When one thinks of a robot, they think cold, emotionless and precise. After all, cybernetic engineering rarely is portrayed as “soft and fuzzy”—for every Wall-E there might be, there are multiple “terminators” or “drones” that are nothing but unthinking, unfeeling harbingers of destruction. With this in mind, one might expect Robotface to be a band specializing in technical, rigid musicianship and emotionless vocals—when in reality, they are anything but. These Indianapolis annihilators are comprehensive masters of all things metalcore—with tracks hat highlight catchy choruses and clean vocals juxtaposed with hyper-heavy, disastrously dissonant anthems of utter aggression.
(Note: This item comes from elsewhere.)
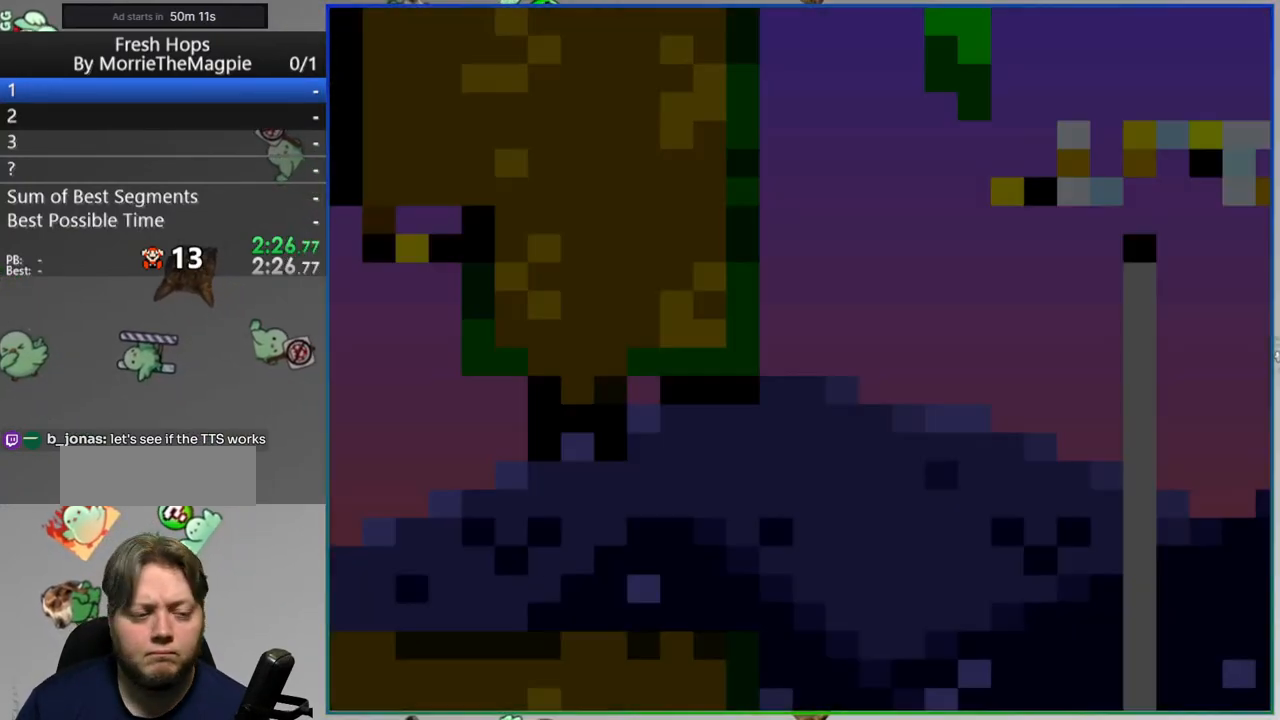
{"buttons": ["B", "Y", "DPAD_RIGHT"], "events": [[500, "B", "down"]]}
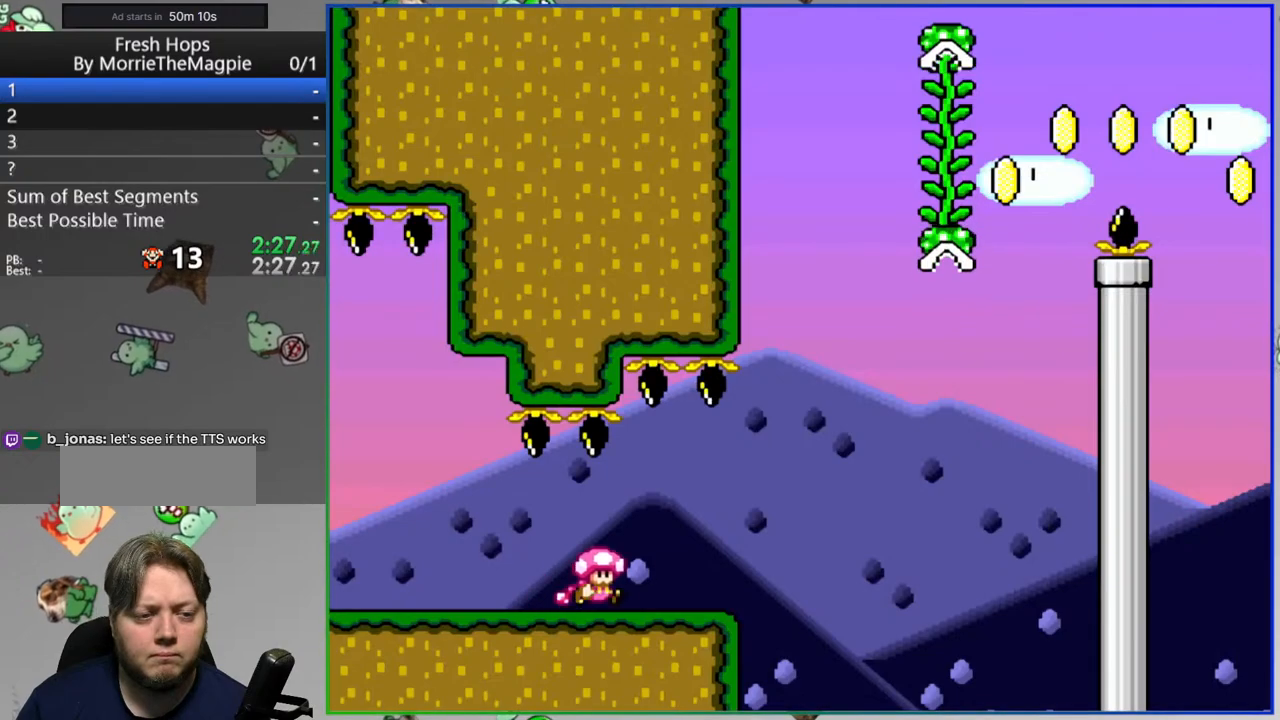
{"buttons": ["B", "Y", "DPAD_UP", "DPAD_RIGHT"], "events": [[433, "DPAD_UP", "down"]]}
While Robotface likely have more in common with Schwarzenegger’s Terminator than they do with Disney/Pixar’s loveable Wall-E, they still prove themselves to be Human(oid) after all,capable of spanning an immense spectrum of various heavy music styles to create an engaging and entertaining listen.
In a single word, Robotface’s full-length release is explosive—they know not the definition of “subtlety,” or if they do, they omit its use entirely. From the get-go, the band’s self-titled release is a maelstrom of aggression, energy and catchiness all divided equally to entrance the listener. Tracks like “Blacknotch” and “No Comment” highlight the band’s heavier side—using raunchy, ruthless percussion as a backdrop for grimy bass grooves that writhe beneath dueling hyperdissonant and downtuned guitars. Meanwhile, the first full track Robotface offer the listener is a more “tame”track, using punchy, but basic percussion to provide a sturdy foundation for riffs that flow into a harmonious chorus to highlight Robotface’s more radio-friendly proclivities. Finally, there are tracks like the bouncy “Get Loud,” a track that rivals Attila for party-friendly heaviness that a listener could hit a bong or hit an infant to. “Get Loud” is Robotface operating on all cylinders, with groovy, riff-driven verses that are punctuated by displays of no-holds-barred heaviness with vocal patterning that rattles off like a machine gun, punching holes in the listener’s head.
With a profound supply of instrumental diversity, Robotface are forced to answer with an equivalent display of comprehensive vocal talent—a feat that the group accomplish with enormous ease. Name a vocal style—any style that you’ve seen arise in metalcore bands from recent years—and it shows up somewhere on Robotface. Looking for grisly, eviscerating low growls? “No Comment” and “Midgar” have your number. Likewise, “Get Loud” does just as the title would imply—as Robotface attack the listener with a gritty mid-range roar and shrill, quickly-shrieked high screams. Even “Line in the Sand” shows off crooned clean vocals that provide the track with an anthemic, catchy chorus. Robotface’s vocal element is home to diversity rivaled only by endurance and power, as every track on the band’s latest full length release used vocals as a highlight—never giving the listener a rest from the gargantuan arsenal of roars at Robotface’s disposal.
If you seek technicality and tediously written metal with a penchant for progression, it’s best you keep looking. Robotface’s full length is a relentless, riotous release that might not take home any awards based on technical merit, but has all the makings of a crowd favorite or cult obsession. It could be described as a more fun Blinded Witness, or maybe Attila for people who hate Attila, but at the end of the day, Robotface is too sprawling to pigeonhole into a particular style of heavy music. Bouncy, bold and brutalizing, Robotface’s debut release is a brief but blistering crash-course in crushing music that has everything a fan of heavy music could want. With tracks that emphasize catchiness and speed for more novice enthusiasts of aggression couple with low, slow and lurid spine-shredding songs for veterans of violent, abrasive music, Robotface are metalcore’s Swiss Army knife, and they’re primed to cut you wide open.